Contemplating a post-carbon world is overwhelming. Of the 15 who began the project, 11 dropped out. I asked the four remaining what kept them motivated. “Sometimes I spread myself too thin to be really part of something,” says Mamakos, “but it feels amazing to be part of a solution with this.”

And luckily there is much activity in Northern California surrounding peak oil preparation. Sonoma has become the first county in the nation to have all of its municipalities pledge to reduce greenhouse gases, which Robinson notes is pretty much one and the same with reducing dependency on fossil fuels. Just this past month, for perhaps the first time in history, Sonoma, Marin, Mendocino, and Napa county officials gathered to learn about energy vulnerability at a summit arranged exclusively for them. The interest in signing on to the next Powerdown template was high. The next summit, in September, will be open to the general public in addition to city officials.

Says Greene, “It is our role and responsibility to help our government out, and that role and responsibility is to be vocal and take action.” The adoption of an energy vulnerability plan by a city will pave the way for other cities and lead to some noise in our federal government about these issues. Heinberg intends to continue offering the project to students, using a different city each time, so that finally every city in the greater Bay Area may have a template for change.

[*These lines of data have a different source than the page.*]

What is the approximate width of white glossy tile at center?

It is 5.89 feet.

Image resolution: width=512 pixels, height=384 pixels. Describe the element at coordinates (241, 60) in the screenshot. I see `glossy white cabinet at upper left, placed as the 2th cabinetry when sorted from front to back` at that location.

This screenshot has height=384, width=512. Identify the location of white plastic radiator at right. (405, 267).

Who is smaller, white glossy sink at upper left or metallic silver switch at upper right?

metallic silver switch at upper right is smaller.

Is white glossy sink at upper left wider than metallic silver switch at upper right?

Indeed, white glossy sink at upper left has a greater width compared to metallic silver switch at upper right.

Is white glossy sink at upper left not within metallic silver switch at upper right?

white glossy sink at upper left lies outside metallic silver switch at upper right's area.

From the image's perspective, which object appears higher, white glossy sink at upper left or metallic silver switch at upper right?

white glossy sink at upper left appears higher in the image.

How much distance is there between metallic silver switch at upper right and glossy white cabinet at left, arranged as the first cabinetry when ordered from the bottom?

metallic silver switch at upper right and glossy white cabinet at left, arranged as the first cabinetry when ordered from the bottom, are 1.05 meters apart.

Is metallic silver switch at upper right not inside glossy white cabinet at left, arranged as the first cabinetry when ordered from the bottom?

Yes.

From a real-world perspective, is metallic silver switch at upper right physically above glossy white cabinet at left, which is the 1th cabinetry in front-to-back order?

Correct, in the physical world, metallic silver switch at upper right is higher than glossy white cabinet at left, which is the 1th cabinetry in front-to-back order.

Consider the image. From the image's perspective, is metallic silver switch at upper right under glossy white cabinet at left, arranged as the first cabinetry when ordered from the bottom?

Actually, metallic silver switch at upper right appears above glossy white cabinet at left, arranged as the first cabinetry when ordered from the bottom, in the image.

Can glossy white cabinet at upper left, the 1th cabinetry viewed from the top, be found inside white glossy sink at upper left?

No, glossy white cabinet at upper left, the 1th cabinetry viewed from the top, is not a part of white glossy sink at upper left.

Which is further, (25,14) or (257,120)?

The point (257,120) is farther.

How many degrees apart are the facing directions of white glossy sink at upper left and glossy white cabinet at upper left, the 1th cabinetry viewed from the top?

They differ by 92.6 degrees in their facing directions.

The Powerdown Project (www.powerdownproject.org) will release its first general template, called Citizen’s Toolbox, in mid-August. Residents can use the template to bring energy vulnerability to the top of crowded city council agendas, instigate Peak Oil resolutions, or create ad-hoc advisory committees such as the one in Sebastopol. Through consultations with officials and community leaders, the students are also completing a Municipal Template, available in mid-September, to identify energy vulnerabilities and provide short- and long-term solutions. The project will provide interns to Bay Area communities in January 2007.

As the ideas proposed in the discussion group float around my mind, I stare at the highway unfolding in front of me, surrounded by other single drivers, oblivious or oppressed by our energy future. I vow to return to biking as my city transportation and to water my garden, where I’m trying to coax some food from the earth.